"Los Oscar no los he visto este año, pero es que no suelo verlos. Son muy a deshora". Fernando Trueba (Madrid, 1955) puede contar con los dedos de una mano las veces que ha presenciado en directo la gala más prestigiosa del séptimo arte: la primera, cuando su Belle Epoque (1992) se alzó con el galardón a ‘Mejor película de habla no inglesa’; la segunda, por su filme de animación Chico y Rita (2010); la tercera "porque había tres amigos míos que estaban nominados".
"Yo no me he levantado a esas horas para ver la tele más que cuando boxeaba Cassius Clay con Frazier y era un niño". El director madrileño admite que tenía que hacerlo a escondidas de sus padres, pero valía la pena poder ver en directo al que posteriormente sería conocido en todo el globo como Muhammad Ali. "Era mi ídolo", afirma mientras se desvía, momentáneamente, de la pregunta en su entrevista con El Independiente, y tira de nostalgia para admitir que "Cassius Clay y Picasso eran los dos más grandes que había en el mundo cuando yo tenía 12 años".
Es, precisamente, de esa melancolía de donde bebe su último largometraje, El olvido que seremos, la adaptación de la novela homónima del escritor colombiano Héctor Abad Faciolince (Medellín, 1958) basada en la historia de su padre Héctor Abad Gómez, historia que se alzó con el Goya a ‘Mejor película iberoamericana’ en la pasada edición de los premios nacionales del cine. "No quería hacer ni una película blandita, ni una película política, quería hacer una película donde estuvieran las dos cosas de la vida: lo bueno y lo peor, el paraíso perdido y el dolor de perderlo, la felicidad y la tragedia", indica sentado en la sala Inca Garcilaso de Casa América, rodeado de cortinas propias de un palacio afrancesado y de estilo rococó.
Con Javier Cámara liderando la narración en la gran pantalla, Trueba aúna la memoria, la familia y el amor en un relato en el que la educación de un padre hacia un hijo se convierte en hilo argumental de otras luchas: una oposición empedernida para apostar por un largo listado de derechos humanos que enfrentaron a Abad Gómez con una violenta Medellín.
Metiendo sus katiuskas en el charco sanitario, y con una pandemia global aconteciendo fuera de las salas, El olvido que seremos acrecenta, por momentos, el ideario colectivo de la necesidad de apostar por una red de Sanidad pública y de calidad.
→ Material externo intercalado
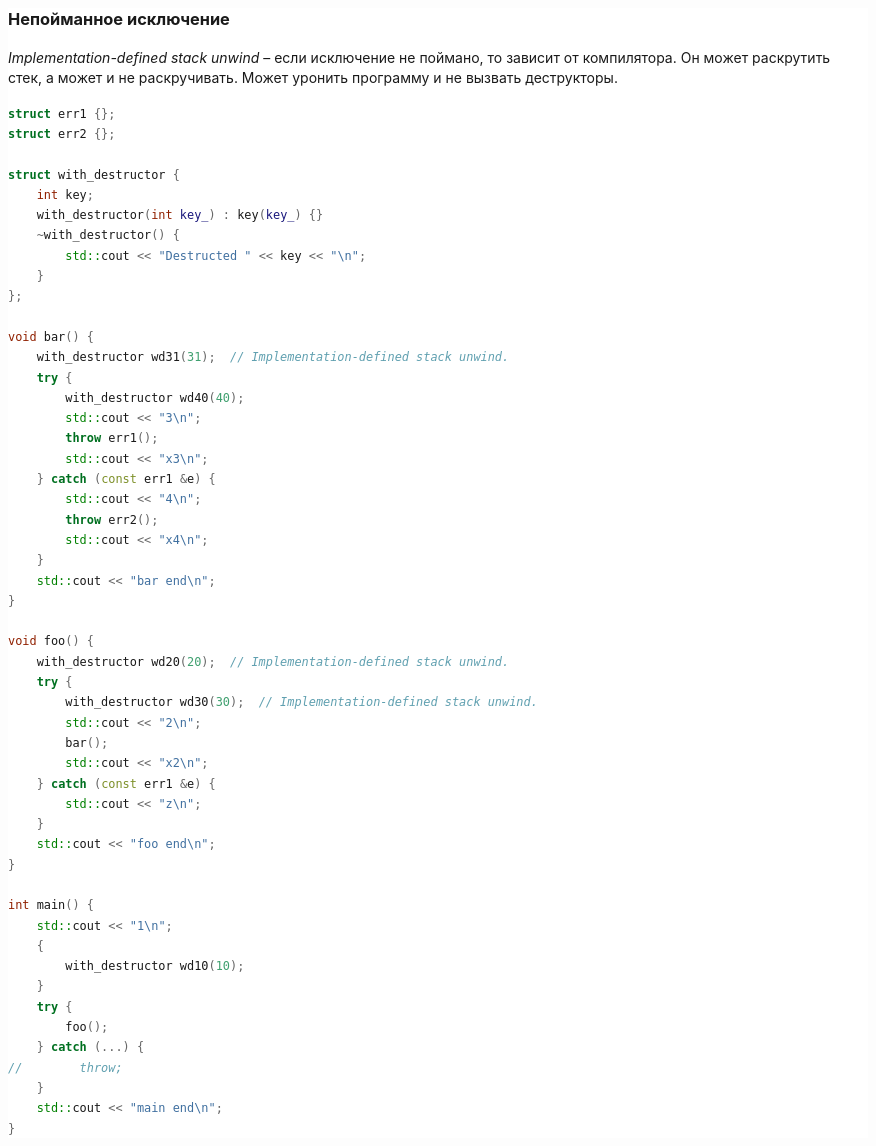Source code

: ### Непойманное исключение

_Implementation-defined stack unwind_ – если исключение не поймано, то зависит от компилятора. Он может раскрутить стек,
а может и не раскручивать. Может уронить программу и не вызвать деструкторы.

```c++
struct err1 {};
struct err2 {};

struct with_destructor {
    int key;
    with_destructor(int key_) : key(key_) {}
    ~with_destructor() {
        std::cout << "Destructed " << key << "\n";
    }
};

void bar() {
    with_destructor wd31(31);  // Implementation-defined stack unwind.
    try {
        with_destructor wd40(40);
        std::cout << "3\n";
        throw err1();
        std::cout << "x3\n";
    } catch (const err1 &e) {
        std::cout << "4\n";
        throw err2();
        std::cout << "x4\n";
    }
    std::cout << "bar end\n";
}

void foo() {
    with_destructor wd20(20);  // Implementation-defined stack unwind.
    try {
        with_destructor wd30(30);  // Implementation-defined stack unwind.
        std::cout << "2\n";
        bar();
        std::cout << "x2\n";
    } catch (const err1 &e) {
        std::cout << "z\n";
    }
    std::cout << "foo end\n";
}

int main() {
    std::cout << "1\n";
    {
        with_destructor wd10(10);
    }
    try {
        foo();
    } catch (...) {
//        throw;
    }
    std::cout << "main end\n";
}
```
Trueba considera que su cinta no cambia ese paradigma porque, tras la crisis del Coronavirus, todos "estamos entendiendo" la importancia de todo lo anterior, "incluso los que no quieren entenderlo o quieren lucrarse con ello", añade. Sin embargo, Trueba considera que lo "importante" en el cine son los sentimientos que las cintas puedan evocar en el espectador "por encima de todas las consideraciones estéticas, morales o políticas".
En El olvido que seremos, la magia se genera por medio de "la vida de ese médico maravilloso y su familia, de la tragedia que les visitó, pero también de la felicidad que supieron crear mientras pudieron".
El círculo vital de un director
Trueba quiere ventilar la sala, pero el ruido de la Cibeles se cuela entre cámaras. No hay mucha luz y lo único que sobresale de la oscuridad del recinto es su figura y el cartel de su largometraje. Fuera, un circuito de salas y amplios techos abrazan a los que esperan, pacientes, para entrevistarle.
La memoria, el olvido. Dos palabras que recorren la cinta que presenta este próximo viernes y que le ha permitido conectar con el niño de 15 años que decidió ser director de cine tras descubrir una película de François Truffaut, El pequeño salvaje (1970).
Con El olvido que seremos tengo la sensación de que mi vida, y sobre todo mi vida como director, toma sentido"
"Hay una cosa de la que me he dado cuenta tarde", arranca. "Hubo una película que me hizo decir, quiero dedicarme a hacer cine, quiero ser director, que era una cosa en mi barrio, en mi familia y en el mundo en el que yo vivía totalmente disparatada e improbable", explica. No era un filme "ni de tiros, ni de amor", sino "la historia de un médico en el siglo XVIII que intentaba educar a un niño salvaje", explica. "Tengo 66 años", puntualiza reticente. "Medio siglo después me encuentro haciendo una película de un médico que también está educando a un niño", apunta. "Tengo la sensación de que mi vida, y sobre todo mi vida como director, toma sentido".
Trueba no está preocupado ni por la audiencia más baja en la historia de la gala de los Oscar, ni por la lánguida (aunque renaciente) presencia de espectadores en las salas de cine. "Creo que la gente va a seguir yendo y viendo películas en cuanto pueda, y que los cines volverán a llenarse, estoy absolutamente seguro de eso", afirma rotundo.